Nachtsheim wurde nach dem Ende des Zweiten Weltkriegs im Zuge der Nürnberger Prozesse nicht bestraft, da er nie Mitglied der NSDAP gewesen war [1; 5-6]. Auch konnte ihm nicht nachgewiesen werden, dass er während seiner Tätigkeit am KWI-A ein ausgesprochener Eugeniker war. Er wäre nur “mittelbar” an Menschenexperimenten beteiligt gewesen - während zum Beispiel seine Mitarbeiterin Karin Magnussen sehr unmittelbar an menschlichem Gewebe von Opfern des Konzentrationslager Auschwitz geforscht hatte [1]. Nachtsheims Abteilung des KWI-A wurde aufgelöst, jedoch erhielt er im Wesentlichen seine alte Position zurück und wurde Leiter eines eigenen Instituts für „Erbbiologie“ als Teil verschiedener Einrichtungen. Im Jahr 1949 wurde er Professor an der neu gegründeten Freien Universität zu Berlin, wo er die Abteilung für Genetik mitbegründete [1]. Laut den Quellen setzte er sich bis in die 1960er Jahre aktiv dafür ein, dass Personen mit „geschädigtem Erbgut“ eine Sterilisation in Betracht ziehen sollten. Er unterstellte dem Staat und der Gesellschaft die Verantwortung, eine „erfolgreiche Erbhygiene“ bei seinen Bürgern zu ermöglichen [6].
Literatur:
[1]
von Schwerin, Alexander. (2004). Experimentalisierung des Menschen. Der Genetiker Hans Nachtsheim und die vergleichende Erbpathologie, 1920-1945.

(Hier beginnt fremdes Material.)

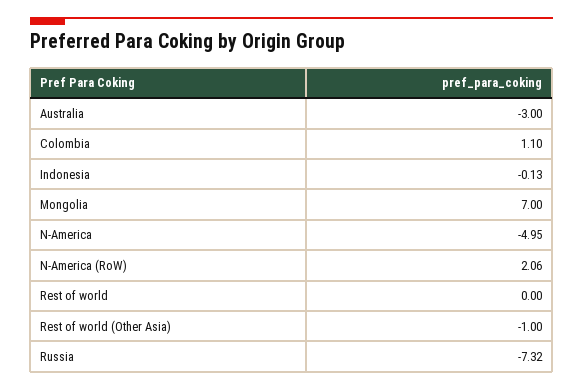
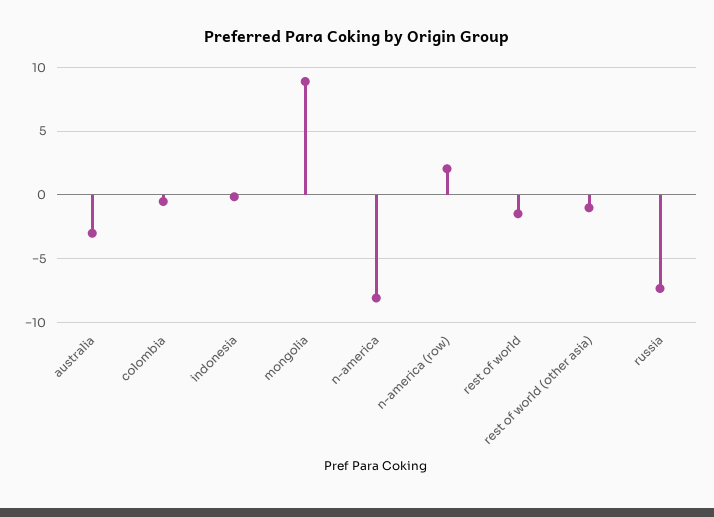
Colombia: 1.1 -> -0.5
Mongolia: 7 -> 9
N-America: -4.95 -> -8
Rest of world: 0 -> -1.5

[2] Hans Heinze & Hans Nachtsheim
Schmuhl H-W. Hirnforschng und Krankenmord. Das Kaiser-Wilhelm-Institut für Hirnforschung 1937 - 1945. Vierteljahrshefte für Zeitgeschichte. 2002;50(4):559-609.
[3]
Weiss, S.F. Human Genetics and Politics as Mutually Beneficial Resources: The Case of the Kaiser Wilhelm Institute for Anthropology, Human Heredity and Eugenics During the Third Reich. J Hist Biol 39, 41–88 (2006). https://doi.org/10.1007/s10739-005-6532-7
[4]
Erinnerungsort Ihnestraße, https://erinnerungsort-ihnestrasse.de/de/
[5]
Deichmann, U. (1999). Hans Nachtsheim, A Human Geneticist Under National Socialism, and the Question of Freedom of Science. In: Fortun, M., Mendelsohn, E. (eds) The Practices of Human Genetics. Sociology of the Sciences, vol 21. Springer, Dordrecht. https://doi.org/10.1007/978-94-011-4718-7_6
[6]
von Schwerin, Alexander. (2000). Vom "Willen im Volke zur Eugenik". Der Humangenetiker Hans Nachtsheim und die Debatte um eine Sterilisierungsgesetz in der Bundesrepublik (1950-63). WechselWirkung. 21. 76-85.